▶ The task:
Reproduce word for word the stretch of the listing below from the line containing "Πρώην Πρόεδρος Δημοτικού" through the line containing "Σουνίου, Ιδιωτικός υπάλληλος, Αγρότης".

▶ Data provided:
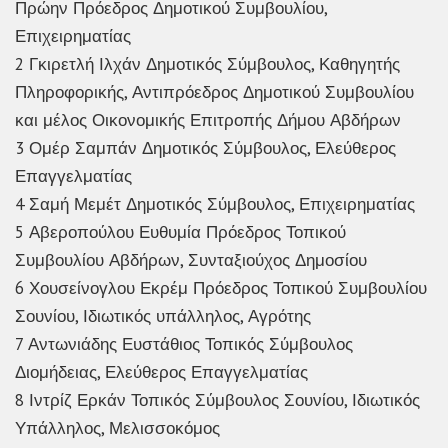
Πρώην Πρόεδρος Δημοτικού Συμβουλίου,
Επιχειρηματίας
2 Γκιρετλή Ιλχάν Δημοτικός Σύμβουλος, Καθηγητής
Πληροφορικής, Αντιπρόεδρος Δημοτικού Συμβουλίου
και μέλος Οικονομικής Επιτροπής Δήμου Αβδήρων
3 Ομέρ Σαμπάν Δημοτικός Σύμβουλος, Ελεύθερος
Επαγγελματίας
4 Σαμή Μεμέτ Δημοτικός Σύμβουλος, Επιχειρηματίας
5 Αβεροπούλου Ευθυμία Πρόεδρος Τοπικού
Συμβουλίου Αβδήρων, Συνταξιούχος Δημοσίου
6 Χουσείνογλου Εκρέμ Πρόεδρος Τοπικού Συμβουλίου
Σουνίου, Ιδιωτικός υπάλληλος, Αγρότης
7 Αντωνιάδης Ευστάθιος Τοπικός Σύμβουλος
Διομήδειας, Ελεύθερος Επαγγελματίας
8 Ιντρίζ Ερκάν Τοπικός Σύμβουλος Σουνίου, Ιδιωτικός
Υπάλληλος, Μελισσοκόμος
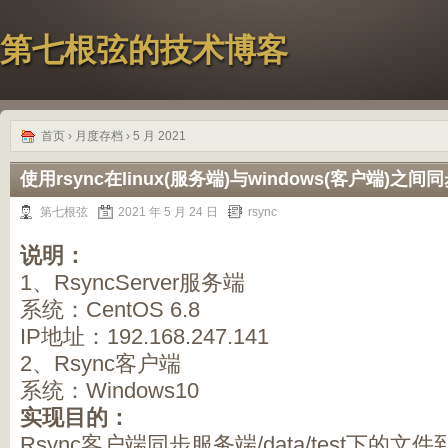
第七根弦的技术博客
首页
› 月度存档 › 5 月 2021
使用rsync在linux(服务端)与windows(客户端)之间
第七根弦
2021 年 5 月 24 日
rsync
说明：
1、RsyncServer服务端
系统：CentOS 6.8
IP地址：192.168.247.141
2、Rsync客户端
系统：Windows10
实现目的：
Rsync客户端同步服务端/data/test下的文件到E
...
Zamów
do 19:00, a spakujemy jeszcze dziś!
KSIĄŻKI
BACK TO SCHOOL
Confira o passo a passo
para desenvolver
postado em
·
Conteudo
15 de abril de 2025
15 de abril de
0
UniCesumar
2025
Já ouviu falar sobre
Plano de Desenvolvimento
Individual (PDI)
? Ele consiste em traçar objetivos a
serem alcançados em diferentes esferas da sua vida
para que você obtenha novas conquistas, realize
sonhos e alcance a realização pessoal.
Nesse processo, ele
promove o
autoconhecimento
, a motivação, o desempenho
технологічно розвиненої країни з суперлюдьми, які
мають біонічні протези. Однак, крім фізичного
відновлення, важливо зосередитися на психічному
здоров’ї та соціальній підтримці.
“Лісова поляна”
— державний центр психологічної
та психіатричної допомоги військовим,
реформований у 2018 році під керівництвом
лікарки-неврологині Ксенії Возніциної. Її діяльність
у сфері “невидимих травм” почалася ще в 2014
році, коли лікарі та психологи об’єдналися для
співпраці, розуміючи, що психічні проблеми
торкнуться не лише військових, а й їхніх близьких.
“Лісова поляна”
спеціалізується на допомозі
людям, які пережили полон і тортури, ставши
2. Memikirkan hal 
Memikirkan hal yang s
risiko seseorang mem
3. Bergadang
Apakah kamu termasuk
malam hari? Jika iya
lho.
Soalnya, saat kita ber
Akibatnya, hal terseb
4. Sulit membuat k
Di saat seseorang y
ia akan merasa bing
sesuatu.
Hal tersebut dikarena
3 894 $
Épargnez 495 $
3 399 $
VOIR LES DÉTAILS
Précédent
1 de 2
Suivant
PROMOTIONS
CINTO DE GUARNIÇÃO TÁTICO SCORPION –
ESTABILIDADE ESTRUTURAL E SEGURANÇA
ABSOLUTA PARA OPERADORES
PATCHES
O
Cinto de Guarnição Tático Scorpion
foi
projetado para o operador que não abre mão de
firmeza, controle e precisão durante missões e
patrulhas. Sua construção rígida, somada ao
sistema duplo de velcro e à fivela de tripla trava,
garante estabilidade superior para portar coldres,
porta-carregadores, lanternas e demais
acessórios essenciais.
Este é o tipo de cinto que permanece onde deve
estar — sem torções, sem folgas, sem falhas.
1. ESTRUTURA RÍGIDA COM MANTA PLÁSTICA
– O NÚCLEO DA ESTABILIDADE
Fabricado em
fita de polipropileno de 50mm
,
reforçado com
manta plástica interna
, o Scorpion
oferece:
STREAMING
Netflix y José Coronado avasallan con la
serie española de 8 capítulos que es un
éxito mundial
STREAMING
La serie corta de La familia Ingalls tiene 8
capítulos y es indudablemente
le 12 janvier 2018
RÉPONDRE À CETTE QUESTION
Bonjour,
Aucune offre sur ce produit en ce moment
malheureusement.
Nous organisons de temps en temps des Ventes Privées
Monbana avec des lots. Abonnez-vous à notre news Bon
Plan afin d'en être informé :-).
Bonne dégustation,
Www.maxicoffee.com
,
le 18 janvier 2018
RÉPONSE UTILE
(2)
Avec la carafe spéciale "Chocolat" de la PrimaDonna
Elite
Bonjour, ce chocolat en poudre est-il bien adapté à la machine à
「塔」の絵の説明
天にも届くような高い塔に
---
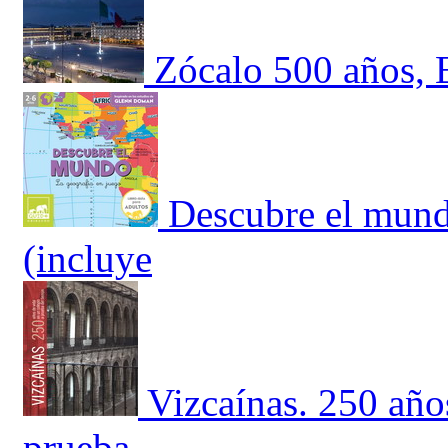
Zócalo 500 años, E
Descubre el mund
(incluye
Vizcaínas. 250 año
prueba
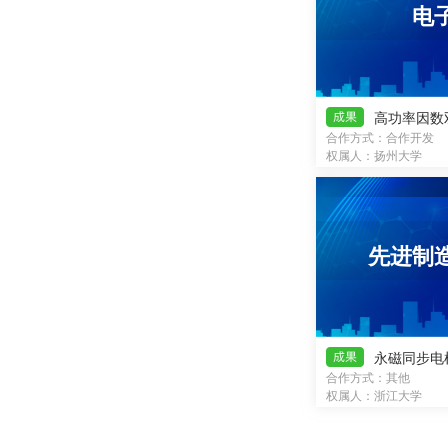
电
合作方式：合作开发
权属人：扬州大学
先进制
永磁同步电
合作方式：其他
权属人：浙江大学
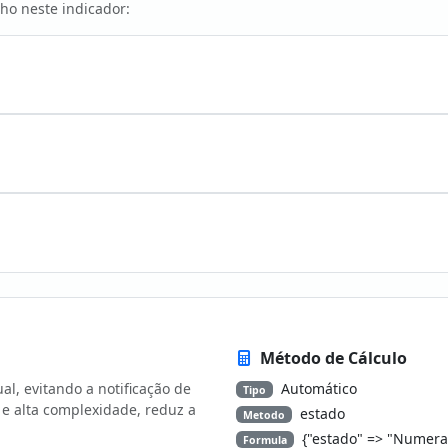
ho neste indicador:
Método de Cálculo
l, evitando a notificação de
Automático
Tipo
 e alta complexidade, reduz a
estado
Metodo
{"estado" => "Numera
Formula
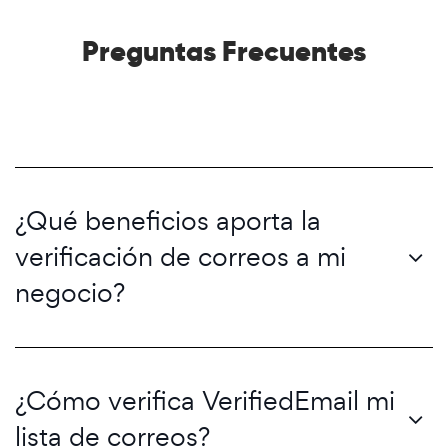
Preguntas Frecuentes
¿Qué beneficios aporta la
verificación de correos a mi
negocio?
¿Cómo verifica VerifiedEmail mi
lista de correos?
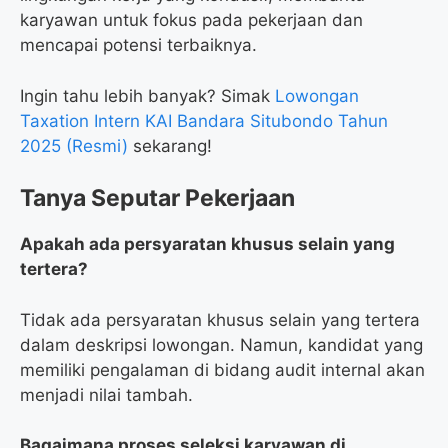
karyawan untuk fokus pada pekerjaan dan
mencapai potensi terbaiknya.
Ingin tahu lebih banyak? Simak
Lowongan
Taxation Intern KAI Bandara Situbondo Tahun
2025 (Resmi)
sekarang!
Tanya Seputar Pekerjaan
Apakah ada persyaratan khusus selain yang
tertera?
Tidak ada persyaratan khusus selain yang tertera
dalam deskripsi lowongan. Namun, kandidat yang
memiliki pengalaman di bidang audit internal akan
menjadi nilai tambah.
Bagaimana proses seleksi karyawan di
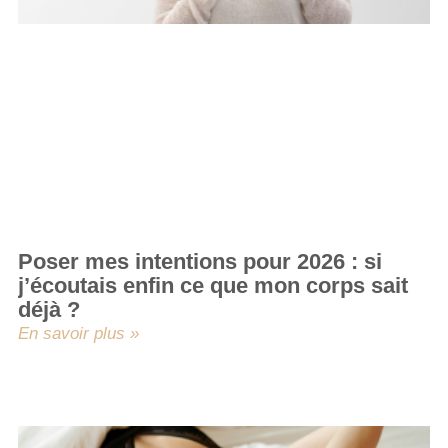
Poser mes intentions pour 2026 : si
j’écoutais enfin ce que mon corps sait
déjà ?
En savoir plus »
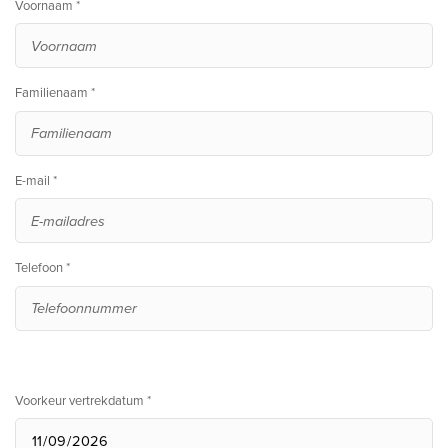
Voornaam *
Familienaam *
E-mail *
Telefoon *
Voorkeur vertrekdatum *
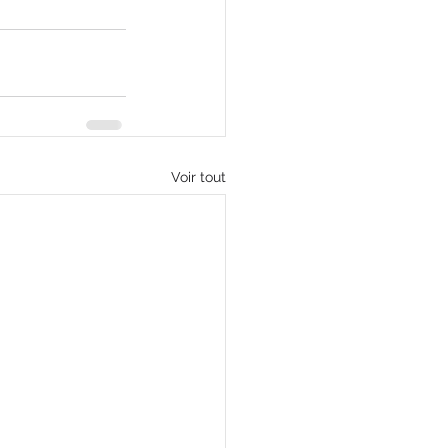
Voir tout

▶ The answer:
Πρώην Πρόεδρος Δημοτικού Συμβουλίου,
Επιχειρηματίας
2 Γκιρετλή Ιλχάν Δημοτικός Σύμβουλος, Καθηγητής
Πληροφορικής, Αντιπρόεδρος Δημοτικού Συμβουλίου
και μέλος Οικονομικής Επιτροπής Δήμου Αβδήρων
3 Ομέρ Σαμπάν Δημοτικός Σύμβουλος, Ελεύθερος
Επαγγελματίας
4 Σαμή Μεμέτ Δημοτικός Σύμβουλος, Επιχειρηματίας
5 Αβεροπούλου Ευθυμία Πρόεδρος Τοπικού
Συμβουλίου Αβδήρων, Συνταξιούχος Δημοσίου
6 Χουσείνογλου Εκρέμ Πρόεδρος Τοπικού Συμβουλίου
Σουνίου, Ιδιωτικός υπάλληλος, Αγρότης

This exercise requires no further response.